Hill may have a point buried somewhere in there—even forgetting that Alberto Gonzales was widely assumed to be the most confirmable choice available. But, wait, Alberto Gonzales, like Roberts, is a graduate of Harvard Law School. Which brings me to my real point (inspired by Hill’s editorial):
The Ivy League (particularly Harvard, Yale and Princeton) has done a great job of branding and selling itself. With an increasing number of colleges and people with college degrees, it’s amazing that we still give deference to a few old, elite schools.
But I, for one, refuse to believe that the Ivy League schools provide a significantly better education than do many other schools. This is not based on any statistics or research (there isn’t any as far as I can tell) but on personal observation. I’ve known and worked with a lot of Ivy League grads and the only thing that distinguishes them from their non-Ivy League peers is their unwieldy debt (those that weren’t independently wealthy, that is). Otherwise, Ivy League grads are about as capable and knowledgeable as anyone else with a college degree from a good university.
I’m not saying Harvard and Yale shouldn’t be respected—I’m just saying that they aren’t any better than many other institutions of higher learning. They’ve just branded themselves better. What they sell is not really a great education—it’s prestige and great contacts. That’s why, even to this day, Ivy Leaguers are found at the very top of every profession—particularly in Washington politics. George W. Bush: Yale. John Kerry: Yale. Bill Clinton: Yale. John Roberts: Harvard.
But most of us, when it came time to go to college or grad school, could not afford the Ivy League or did not get in or did not want to go that far from home. But that in no way means that those of us who went to Bard or Kenyan or The University of Illinois or Trinity University or UCLA or any number of other great but “less prestigious” universities received any less of an education or deserve any less of a shot at the top positions. Right?

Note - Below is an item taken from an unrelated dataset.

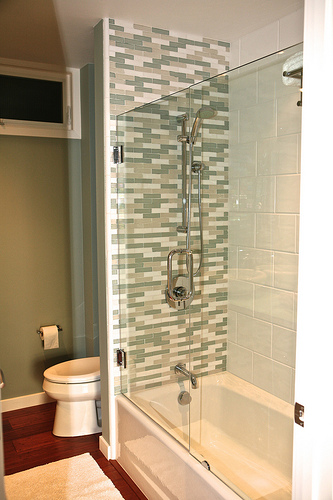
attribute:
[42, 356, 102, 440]
toilet — white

So here’s what I’m suggesting. Stop buying into the brand image. Stop being enamored with that Ivy League name. Don’t discount Ivy League grads but don’t afford them any extra points because of it. Five years out of school (heck, even right out of school) it’s what you’ve done and what you can do that should matter—not your degree. Holding Ivy Leaguers in higher esteem only helps create an immobile class system where entry to the top tiers is too-often afforded not by consistent merit but by educational status—a status that was, for most of us, determined before our 18th birthdays when we chose a college.
This is not a monumental problem, clearly. But it is a real issue and an annoyance that’s grated on me since I moved to New York City after college and found myself regularly discriminated against in my profession for no reason greater than the fact that I was not Ivy League. It’s a discrimination that clearly continues all the way up the ladder. And it’s one made possible in large part by our own willingness to buy their brand.
With so many great schools and so many talented men and women from across the nation, there really is no longer a need to hold just a handful of universities in such absurdly high esteem.